* **JOB**
Count the lines in the material below that contain the string "instances". Reply with the number alone.

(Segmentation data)
++++++++

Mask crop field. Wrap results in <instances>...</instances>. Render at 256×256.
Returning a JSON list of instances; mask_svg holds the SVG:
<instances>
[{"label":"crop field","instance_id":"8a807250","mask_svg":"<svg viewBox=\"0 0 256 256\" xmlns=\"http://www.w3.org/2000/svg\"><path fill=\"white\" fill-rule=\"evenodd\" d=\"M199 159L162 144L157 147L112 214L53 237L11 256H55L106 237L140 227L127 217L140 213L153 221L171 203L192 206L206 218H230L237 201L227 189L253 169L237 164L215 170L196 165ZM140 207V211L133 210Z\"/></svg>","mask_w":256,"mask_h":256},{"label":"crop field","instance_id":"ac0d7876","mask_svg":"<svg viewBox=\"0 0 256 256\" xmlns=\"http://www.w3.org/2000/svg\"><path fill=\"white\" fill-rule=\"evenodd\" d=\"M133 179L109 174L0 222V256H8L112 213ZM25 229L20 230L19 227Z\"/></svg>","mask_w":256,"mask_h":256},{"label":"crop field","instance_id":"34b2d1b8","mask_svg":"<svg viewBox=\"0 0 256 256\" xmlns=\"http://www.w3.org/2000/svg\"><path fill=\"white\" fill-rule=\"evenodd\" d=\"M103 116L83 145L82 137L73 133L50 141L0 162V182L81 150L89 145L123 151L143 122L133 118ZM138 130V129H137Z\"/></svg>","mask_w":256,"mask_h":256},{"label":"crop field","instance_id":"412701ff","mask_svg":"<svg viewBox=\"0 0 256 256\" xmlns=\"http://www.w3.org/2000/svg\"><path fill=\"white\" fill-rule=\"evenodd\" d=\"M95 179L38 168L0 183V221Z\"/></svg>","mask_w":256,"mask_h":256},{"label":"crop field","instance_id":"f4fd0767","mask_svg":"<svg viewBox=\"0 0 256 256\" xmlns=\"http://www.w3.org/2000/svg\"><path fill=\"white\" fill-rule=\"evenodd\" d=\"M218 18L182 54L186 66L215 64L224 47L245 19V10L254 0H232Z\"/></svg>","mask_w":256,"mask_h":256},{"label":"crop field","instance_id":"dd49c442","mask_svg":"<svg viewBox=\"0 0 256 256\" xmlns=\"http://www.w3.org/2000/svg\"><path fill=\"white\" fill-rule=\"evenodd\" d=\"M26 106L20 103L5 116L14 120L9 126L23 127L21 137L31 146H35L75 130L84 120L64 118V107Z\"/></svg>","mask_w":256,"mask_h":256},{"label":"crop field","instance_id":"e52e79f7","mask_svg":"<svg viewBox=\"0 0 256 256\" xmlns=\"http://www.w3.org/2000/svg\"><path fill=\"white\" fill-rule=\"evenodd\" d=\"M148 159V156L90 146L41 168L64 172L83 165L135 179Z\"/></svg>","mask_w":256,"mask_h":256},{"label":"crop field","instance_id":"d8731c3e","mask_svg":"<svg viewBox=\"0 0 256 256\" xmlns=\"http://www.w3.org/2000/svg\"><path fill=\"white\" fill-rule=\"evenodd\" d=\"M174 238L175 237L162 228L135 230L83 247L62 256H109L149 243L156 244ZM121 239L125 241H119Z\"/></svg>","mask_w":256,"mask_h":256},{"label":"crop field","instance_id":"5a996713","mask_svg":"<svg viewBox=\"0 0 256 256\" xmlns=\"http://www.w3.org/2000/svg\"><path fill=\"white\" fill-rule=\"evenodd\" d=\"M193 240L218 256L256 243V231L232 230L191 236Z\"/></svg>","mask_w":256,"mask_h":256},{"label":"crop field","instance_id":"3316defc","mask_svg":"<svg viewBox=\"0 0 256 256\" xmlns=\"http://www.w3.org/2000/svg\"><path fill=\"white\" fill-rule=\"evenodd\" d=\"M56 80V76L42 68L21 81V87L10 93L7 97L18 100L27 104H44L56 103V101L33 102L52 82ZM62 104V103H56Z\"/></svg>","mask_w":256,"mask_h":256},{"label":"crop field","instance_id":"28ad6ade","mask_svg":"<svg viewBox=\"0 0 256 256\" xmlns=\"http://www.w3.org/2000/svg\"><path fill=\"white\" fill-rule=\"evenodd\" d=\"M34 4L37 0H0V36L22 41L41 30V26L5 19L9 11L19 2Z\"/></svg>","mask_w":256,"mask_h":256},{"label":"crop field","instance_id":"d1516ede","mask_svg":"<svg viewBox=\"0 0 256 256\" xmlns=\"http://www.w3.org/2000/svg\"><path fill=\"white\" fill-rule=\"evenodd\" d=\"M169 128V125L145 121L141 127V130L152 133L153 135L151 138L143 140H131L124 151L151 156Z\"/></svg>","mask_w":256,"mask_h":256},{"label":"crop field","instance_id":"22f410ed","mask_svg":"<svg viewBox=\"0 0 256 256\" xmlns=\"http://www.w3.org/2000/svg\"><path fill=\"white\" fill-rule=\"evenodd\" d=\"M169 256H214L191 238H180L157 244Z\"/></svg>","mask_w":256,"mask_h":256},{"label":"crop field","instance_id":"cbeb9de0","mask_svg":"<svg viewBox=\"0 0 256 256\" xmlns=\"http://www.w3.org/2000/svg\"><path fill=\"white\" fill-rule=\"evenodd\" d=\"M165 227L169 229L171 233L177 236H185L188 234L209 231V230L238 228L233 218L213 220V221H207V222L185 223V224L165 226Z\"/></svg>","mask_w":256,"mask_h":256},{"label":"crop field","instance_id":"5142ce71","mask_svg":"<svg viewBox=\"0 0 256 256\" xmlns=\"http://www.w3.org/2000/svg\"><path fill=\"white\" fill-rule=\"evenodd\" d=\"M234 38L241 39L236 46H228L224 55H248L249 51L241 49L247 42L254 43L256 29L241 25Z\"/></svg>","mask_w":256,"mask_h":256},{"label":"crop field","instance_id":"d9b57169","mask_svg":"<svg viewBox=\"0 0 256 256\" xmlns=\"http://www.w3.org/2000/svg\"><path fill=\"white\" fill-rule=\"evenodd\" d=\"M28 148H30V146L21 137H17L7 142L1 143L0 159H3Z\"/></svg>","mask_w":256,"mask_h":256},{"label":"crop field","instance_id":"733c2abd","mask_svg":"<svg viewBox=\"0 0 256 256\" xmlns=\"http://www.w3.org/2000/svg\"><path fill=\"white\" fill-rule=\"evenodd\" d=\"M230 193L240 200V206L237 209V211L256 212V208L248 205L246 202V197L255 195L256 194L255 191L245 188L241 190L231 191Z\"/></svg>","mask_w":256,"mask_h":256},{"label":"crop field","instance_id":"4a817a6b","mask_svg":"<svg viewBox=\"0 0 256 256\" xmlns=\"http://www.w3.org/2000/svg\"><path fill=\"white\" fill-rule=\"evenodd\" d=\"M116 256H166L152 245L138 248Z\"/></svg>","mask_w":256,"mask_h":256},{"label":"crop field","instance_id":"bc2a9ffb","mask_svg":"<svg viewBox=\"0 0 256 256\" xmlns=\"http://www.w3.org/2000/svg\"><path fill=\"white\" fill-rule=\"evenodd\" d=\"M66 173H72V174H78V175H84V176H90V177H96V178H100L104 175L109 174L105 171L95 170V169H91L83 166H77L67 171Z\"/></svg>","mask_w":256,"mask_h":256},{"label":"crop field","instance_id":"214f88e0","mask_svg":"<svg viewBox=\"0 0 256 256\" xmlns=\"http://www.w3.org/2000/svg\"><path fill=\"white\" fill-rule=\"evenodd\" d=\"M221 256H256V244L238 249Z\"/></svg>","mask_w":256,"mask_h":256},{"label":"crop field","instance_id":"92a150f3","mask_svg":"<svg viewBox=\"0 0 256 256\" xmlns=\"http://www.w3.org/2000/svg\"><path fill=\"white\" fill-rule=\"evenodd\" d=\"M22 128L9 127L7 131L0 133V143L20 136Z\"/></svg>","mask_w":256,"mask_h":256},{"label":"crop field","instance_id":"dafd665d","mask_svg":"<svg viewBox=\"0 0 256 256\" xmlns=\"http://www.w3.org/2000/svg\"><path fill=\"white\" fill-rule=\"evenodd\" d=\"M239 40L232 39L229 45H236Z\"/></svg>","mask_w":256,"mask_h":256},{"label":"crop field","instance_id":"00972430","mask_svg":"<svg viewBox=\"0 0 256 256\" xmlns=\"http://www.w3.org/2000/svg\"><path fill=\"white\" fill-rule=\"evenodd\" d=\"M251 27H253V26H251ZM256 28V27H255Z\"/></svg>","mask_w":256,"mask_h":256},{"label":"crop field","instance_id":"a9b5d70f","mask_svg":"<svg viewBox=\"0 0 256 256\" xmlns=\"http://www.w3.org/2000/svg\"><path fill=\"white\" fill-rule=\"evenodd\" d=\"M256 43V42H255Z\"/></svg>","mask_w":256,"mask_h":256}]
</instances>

++++++++

* **WORKED SOLUTION**
4